M. Griffis a été l’un des premiers Canadiens à servir dans la Force des Nations unies chargée du maintien de la paix à Chypre en 1964 et il se souvient de la façon dont il utilisait cette manière décontractée des Canadiens pour régler les conflits le long de la ligne verte, qui séparait les quartiers chypriotes grecs et turcs dans la vieille Nicosie.
«L’une des qualités des Canadiens était leur calme. Ils écoutaient - ou du moins j’écoutais. Et puis, vous savez, vous discutez. Vous essayez d’expliquer les choses», a déclaré M. Griffis, originaire de Nouvelle-Écosse, et qui vit aujourd’hui à Cottam, en Ontario.

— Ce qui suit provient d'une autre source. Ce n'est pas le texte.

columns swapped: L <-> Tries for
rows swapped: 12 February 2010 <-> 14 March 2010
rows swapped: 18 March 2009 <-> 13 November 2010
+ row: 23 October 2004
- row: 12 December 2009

«Et je pense qu’ils ont apprécié la présence des Canadiens et qu’ils ont confiance en eux pour ce qu’ils peuvent faire.»
Plus de 100 membres des Forces armées canadiennes en service actif, envoyés à Chypre pour aider à l’évacuation éventuelle de Canadiens du Liban voisin, se sont joints à Mme Hamelin, à M. Griffis et à d’autres vétérans lundi pour une cérémonie du jour du Souvenir au Mémorial canadien des Casques bleus de l’ONU, à l’intérieur de la zone tampon près de l’hôtel Ledra Palace à Nicosie.
La haute-commissaire du Canada à Chypre, Anna-Karine Asselin, a déclaré que la taille de la délégation à l’événement commémoratif illustrait la «profonde signification de la mission» pour les vétérans canadiens.
«Nous rendons hommage à leur contribution inestimable à la paix. Nous reconnaissons les défis auxquels ils ont été confrontés en cours de route», a déclaré Mme Asselin.
Quelques jours plus tôt, Mme Hamelin et M. Griffis avaient participé à une visite de la zone tampon qui a réveillé de nombreux souvenirs.
Ils ont tous les deux évoqué les changements majeurs intervenus depuis à Chypre: des charrettes tirées par des ânes dans les rues de la capitale en 1964 ont laissé leur place à un État membre de l’Union européenne tout à fait moderne 60 ans plus tard.
Mais pour Mme Hamelin, peu importe à quel point les choses ont changé à Chypre, elles restent à peu près les mêmes. «Je vois à quel point la situation s’est aggravée à Nicosie. Mais c’est toujours pareil. Nous avons toujours cette division et elle est très, très réelle.»